══ Page

Modernise all CramQC output paths and record them in Metamist #987

Open EddieLF opened 2 weeks ago

EddieLF commented 2 weeks ago

The output paths to the files created by the CramQC stage of the Seqr Loader and Large Cohort pipelines are organised with a function which is used by the stage's expected_outputs method.

The function creates output paths for each of the many CramQC outputs, which are then aggregated in the CramMultiQC stage. The function and related classes Qc and QcOut importantly contain keys which are referenced by the CramMultiQC stage and are required by the MultiQC report aggregating tool.

The outputs for each QC metric and sequencing group are written to the paths following the format: gs://cpg-dataset-main/qc/<qc_metric>/CPGXXXXX.<qc_metric>

Suggestions

  1. Record these QC files in Metamist. Currently, these CramQC output files exist in the bucket but they are not recorded in Metamist. When they are aggregated by the MultiQC stage, the qc_functions path generating function is used to check if the files exist for each sequencing group at the expected bucket path. If Metamist is to be the source of truth, then we should log these outputs there, and check for their existence there.

  2. Remove the <qc_metric> from the bucket path prefix. Since the metric name is already in the file extension, I don't think it needs to be in the path prefix as well.

════
══ Supplied material

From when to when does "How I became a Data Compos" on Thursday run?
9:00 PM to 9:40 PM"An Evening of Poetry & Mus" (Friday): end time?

════

__Challenges__.
a) In the CramQC issue, transcribe the passage starting at "The function creates" and ending at "report aggregating tool.".
b) According to the CramQC issue, why should <qc_metric> be removed from the bucket path prefix? Answer in one to three sentences.

__Worked solutions__.
a)
The function creates output paths for each of the many CramQC outputs, which are then aggregated in the CramMultiQC stage. The function and related classes Qc and QcOut importantly contain keys which are referenced by the CramMultiQC stage and are required by the MultiQC report aggregating tool.

b) The metric name already appears in the file extension. Repeating it in the path prefix is therefore considered unnecessary.